Le feederism, de la BBW au BBQ

En 2012, la douce Kimberly Kane offrait des fragments de sa vie à VICE via le documentaire en quatre parties Skinema, brèves quotidiennes d’une pornstar. Récemment, l’actrice a joué le jeu du délire foodporn pour le site MUNCHIES, en contribuant à la rubrique Sex + Food, consacrée aux plus croustillants mélanges sexo-culinaires. À travers cette série de docus nous racontant la conception des potions d’amour et la fellation au pamplemousse est démontré sous ses diverses formes l’impact culturel de l’art culinaire comme du sexe au sein de la société américaine.

Kimberly nous invite ainsi à rencontrer les feeders et feedees, autrement dit les fétichistes de la bouffe, constituant la communauté des BBW SSBBW. Le feederisme peut être défini comme un mix entre le culte de la boustifaille, le #fetish et le SM. Le but : gaver sa/son partenaire comme une oie jusqu’à pleine satisfaction. Peu de différences entre la star du X et Tammy Jung, grande amatrice de bacon frit et praticienne revendiquée de cet exercice sexuel. Bien que considéré par les intéressées comme une vocation, ce que font ces deux demoiselles correspond à ce phénomène contre-culturel du culte corporel pour le moins méprisé par les bonnes consciences et autres peine-à-jouir. Il faut dire qu’il y a de quoi ressortir ses bouquins paillards de Rabelais en découvrant cette fantaisie charnelle misant tout sur la dimension érotisante du surpoids. Une hyperbole X façon XXL visant le plaisir alimentaire et sexuel en un même bloc. L’acte charnel est directement mis en relation avec l’ingurgitation par un entonnoir d’aliments divers, face à la caméra et devant un public d’initiés.

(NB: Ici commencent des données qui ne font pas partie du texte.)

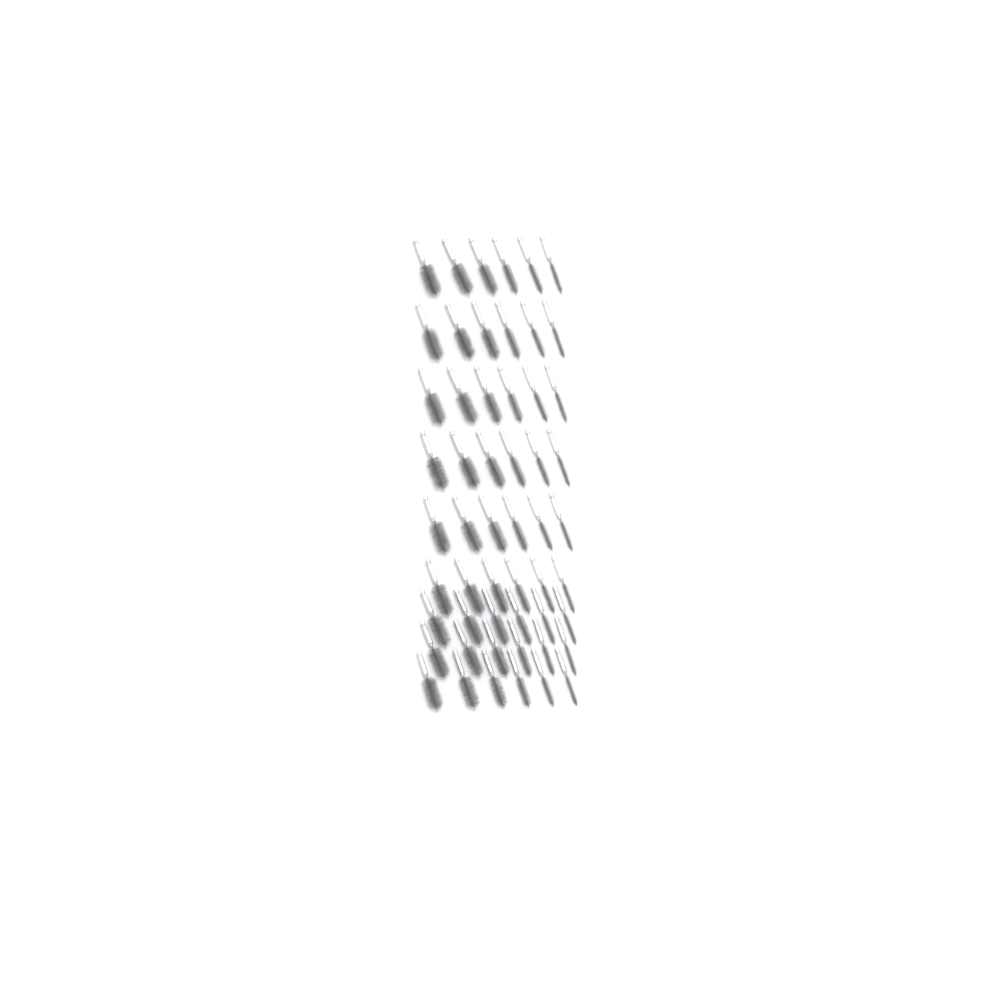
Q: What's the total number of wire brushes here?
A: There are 54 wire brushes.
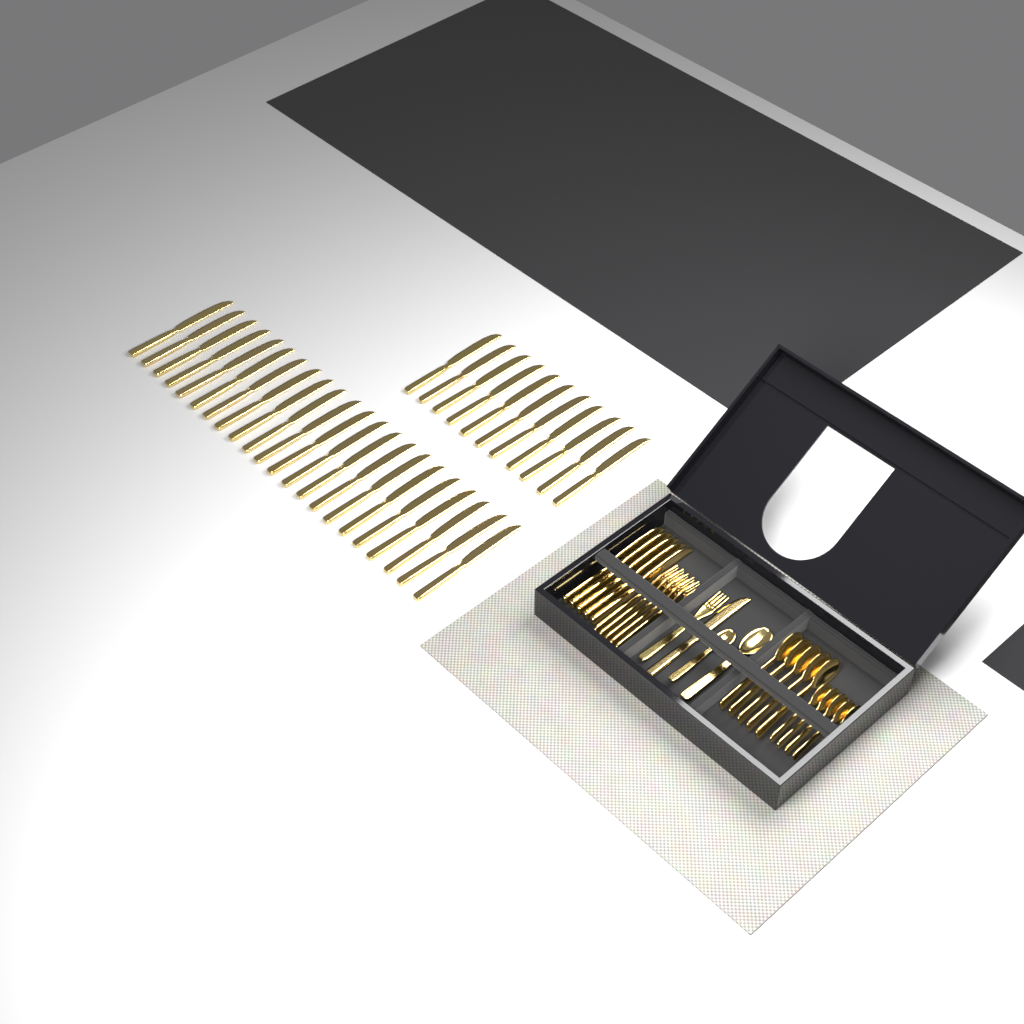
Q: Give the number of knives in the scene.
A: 39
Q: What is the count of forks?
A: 6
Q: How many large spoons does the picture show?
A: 6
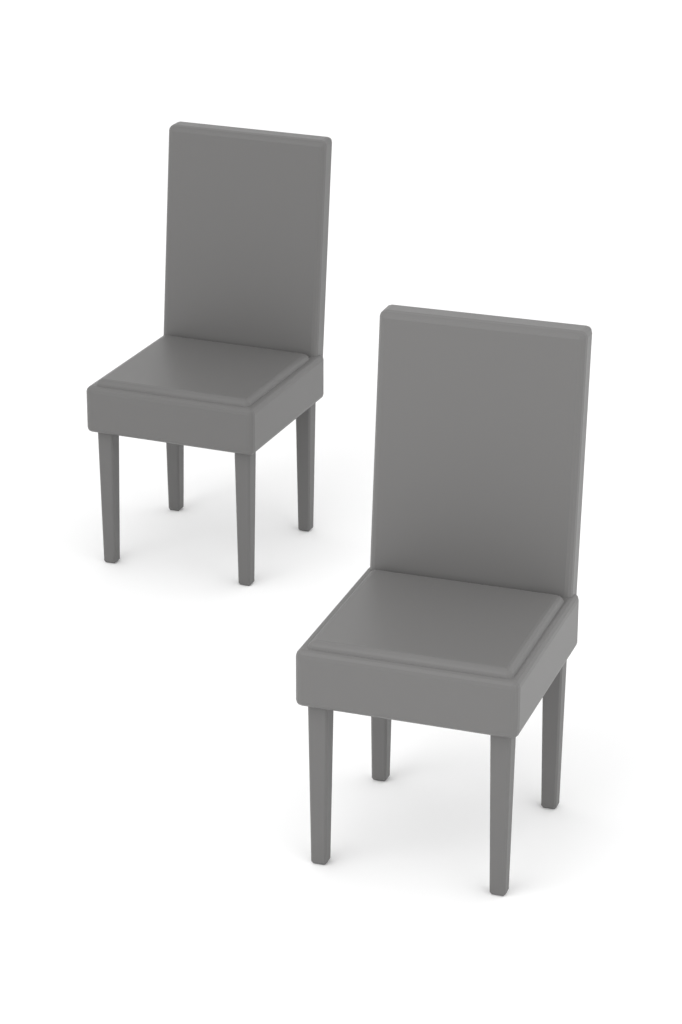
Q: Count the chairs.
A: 2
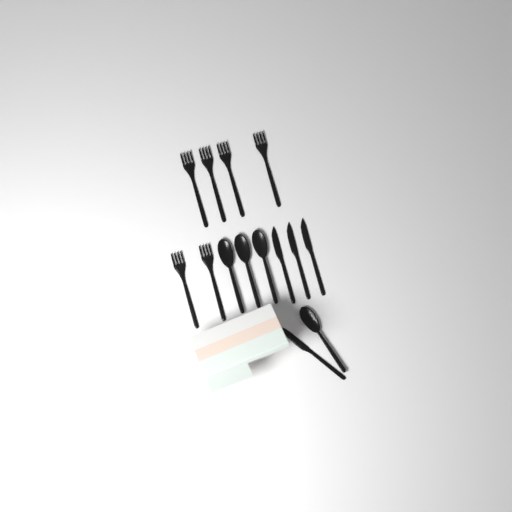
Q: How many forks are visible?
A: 6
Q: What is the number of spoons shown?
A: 4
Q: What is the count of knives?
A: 4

Pour Tammy Jung, assumer son poids permet par extension d’assumer ses désirs et ses fantasmes les plus disproportionnés. La bouffe, puisqu’elle est indissociable des plaisir oraux, devient une sorte de second corps, et le bedon une zone érogène primordiale. Si les espaces de discussion et d’échange concernant le feederisme ne manquent pas (citons entre autres Fantasy Feeder, BiggerCity.com, Growing Larger, Amy’s World, Feedee Fat), donner la parole à l’une de ses représentantes permet d’évoquer les tags inhérents aux feeders, tel le rejet gastrique (ou #burping), un effet de plus contribuant au spectacle pantagruélique… Se baffrer, rôter et jouir. En un mot : vivre. Certains en vomiront leur pizza quand d’autres bazarderont leur sauce blanche dans ce que Kimberly nomme “le sanctuaire de la fringale”.

tammy-jung

Philosophie de vie ou comportement suicidaire, le feederisme est un sujet vaste puisqu’il invite inévitablement à problématiser par le biais des raccourcis moraux d’aujourd’hui… les orgies décadentes et autres banquets fastueux d’antan. Il représente un monde étrange, que l’on observe avec fascination et répulsion. Peut-on seulement parler de qualité pornographique et d’acceptation idéale de soi comme le fait passionément Tammy ? Ne faut-il pas s’inquiéter de cette apologie de l’obésité morbide en écoutant les défis de surpoids acceptés par l’érotomane ? Difficile de conserver un brin de modération en assistant à un exercice aussi extrême de fat fetichism. Si pour cette BBW joviale il s’agit d’une consécration personnelle et d’une optique de bien-être, ce n’est pas de l’avis de tout le monde, à l’instar de cette journaliste de Bitch Magazine qui va jusqu’à attribuer au feederisme des velléités plutôt radicales :

Feeders get off on the idea that their feedee might one day become too ‘satisfied’ — and too obese — to move, thus making them completely dependent on their feeder. It’s an extreme manifestation of the idea that masculinity in men involves eroticized dominance over women.

Des propos clairement hors-sujet concernant l’optique sado-masochiste (impliquant par définition un consentement et un plaisir mutuels et non un totalitarisme du sexe) mais qui permettent de questionner avec recul ce qui, au premier abord, semble n’être rien autre que l’excroissance impressionnante de nos rêves graisseux, entre seins et friture. Plus c’est mauvais, meilleur c’est ?

Si Ohio Express chantait durant les sixties “Yummy Yummy Yummy I Got Love In My Tummy”, notre fétichiste de l’ère Youporn déclare “c’est comme si j’avais un orgasme dans mon estomac”.

Puisque le but avoué des feedees est “la métamorphose” (pour citer le petit ami de Tammy) peut être faudrait-il au-delà de la polémique modifier par le biais du feederism notre propre perception des choses, du corps, de la bouffe et du sexe. Entre l’amour aveugle et le too much porn, le romantisme et la Rome Antique, nous avons encore beaucoup à dire comme à apprendre de ce tag cholestérolé.